The author is a professor at Harvard University and former chairman of the White House Economic Advisory Board
The U.S. trade war is creating huge turmoil in the global economy. It creates greater turmoil in statistics used to track the global economy. When reading economic data, it is crucial to extract signals from noise. Now, as the impact of tariff changes takes effect, it is even more critical to do so.
This week, U.S. GDP statistics will be released, and the title may be very weak. You should ignore it as I always do and focus on what is called “core” GDP, which is a number that reflects consumer spending and private investment.
Economists and market participants already know to focus on core inflation, thus eliminating volatile food and energy items. They do this not because they don’t care about the food and energy price burden of their households, but because statistically, core inflation is a predictor of overall future inflation, not the total inflation quantity itself. In other words, core inflation is a signal. When it is high, inflation tends to be high in the future. Changes in food and energy prices tend to reverse their own noise.
However, when GDP comes out, the title number always attracts the attention of the lion. For example, in the first half of 2022, there was a lot of debate over whether the U.S. was in a recession after GDP growth, two consecutive quarters of signing – a 1.3% drop per year (one of these negative quarters was revised in the 2024 update).
I wasn't worried at that time because I focused on statistics that grew in both ways, with an average of 1.5% per year in the original data release. The statistics in question have a complex name - "final sale to private household buyers" (perhaps because it didn't cause it.) The Bureau of Economic Analysis generated our GDP data, adding it as a memo in the memo to them during their time as Chairman of the Obama Advisory Committee to emphasize its official GDP issued by its research-based official GDP.
"Final sales to private domestic buyers" are just growth in personal consumption and fixed investments, including commercial and residential investments. These are often inertial, and over time, the readings are stable, just like the core consumer price index. It does not include: net exports, inventory and government expenditures.

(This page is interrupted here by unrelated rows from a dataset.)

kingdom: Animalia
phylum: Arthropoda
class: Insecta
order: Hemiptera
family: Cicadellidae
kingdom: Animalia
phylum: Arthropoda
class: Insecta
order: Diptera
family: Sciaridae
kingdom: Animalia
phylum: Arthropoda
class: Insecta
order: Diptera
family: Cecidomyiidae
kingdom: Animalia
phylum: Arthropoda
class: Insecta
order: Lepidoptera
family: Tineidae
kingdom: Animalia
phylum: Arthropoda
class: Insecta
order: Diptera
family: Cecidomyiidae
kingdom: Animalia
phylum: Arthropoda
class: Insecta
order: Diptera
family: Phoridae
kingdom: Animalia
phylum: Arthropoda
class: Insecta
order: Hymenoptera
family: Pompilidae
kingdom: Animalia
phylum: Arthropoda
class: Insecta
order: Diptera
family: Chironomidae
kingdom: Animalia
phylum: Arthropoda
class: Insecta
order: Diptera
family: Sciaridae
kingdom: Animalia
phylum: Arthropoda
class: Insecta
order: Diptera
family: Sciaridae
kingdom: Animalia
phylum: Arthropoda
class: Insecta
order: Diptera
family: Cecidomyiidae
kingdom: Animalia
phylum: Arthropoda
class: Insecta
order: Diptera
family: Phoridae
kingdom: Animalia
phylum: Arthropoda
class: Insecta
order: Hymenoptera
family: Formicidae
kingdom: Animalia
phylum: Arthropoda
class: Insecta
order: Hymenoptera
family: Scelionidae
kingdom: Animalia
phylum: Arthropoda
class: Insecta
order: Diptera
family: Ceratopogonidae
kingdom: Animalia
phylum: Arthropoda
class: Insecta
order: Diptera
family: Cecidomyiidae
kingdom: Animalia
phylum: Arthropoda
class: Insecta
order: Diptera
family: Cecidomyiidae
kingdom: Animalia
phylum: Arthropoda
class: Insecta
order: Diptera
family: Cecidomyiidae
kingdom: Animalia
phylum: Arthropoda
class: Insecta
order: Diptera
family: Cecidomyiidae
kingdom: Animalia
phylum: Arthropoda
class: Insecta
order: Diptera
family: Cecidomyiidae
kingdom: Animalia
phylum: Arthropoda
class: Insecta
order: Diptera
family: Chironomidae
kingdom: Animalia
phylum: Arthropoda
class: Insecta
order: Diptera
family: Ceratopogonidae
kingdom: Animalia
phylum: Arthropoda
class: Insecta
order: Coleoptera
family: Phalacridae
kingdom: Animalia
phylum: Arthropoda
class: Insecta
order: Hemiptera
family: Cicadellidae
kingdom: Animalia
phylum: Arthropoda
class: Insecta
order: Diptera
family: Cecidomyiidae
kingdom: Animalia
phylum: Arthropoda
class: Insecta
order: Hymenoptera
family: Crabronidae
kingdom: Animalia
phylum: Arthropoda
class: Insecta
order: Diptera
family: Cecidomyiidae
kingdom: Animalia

Now this is important because the trade war is having a huge temporary impact, especially the net exports and lists of realities and the difficulties of measuring abnormal movements. China's GDP in the first quarter was increased by export growth to raise tariffs, but that was almost certainly short-lived - slower growth. Instead, the transfer of goods from domestically produced to imported goods could artificially reduce U.S. GDP growth in the first quarter, a way that reflects more changes than basic basic knowledge.
Current estimates of U.S. first-quarter growth suggest weak or even possible weak growth. Currently, S&P Global Forecast predicts that the economic year is 0.2%. However, its estimate of core GDP growth is 2.4%, which is the first part of the year to make a more reliable guide to economic strength, although tariffs could lead to a significant weakening of the forward.
Currently, central banks are forced to make difficult choices about whether to care more about inflation or unemployment. It would be great if they could make these choices by looking forward, but this is basically impossible given policy uncertainty. As a result, they have to rely more on data in the rearview mirror than ever before. In this way, by focusing on the basic economic image, we will serve us better. Viewing core GDP is a good way.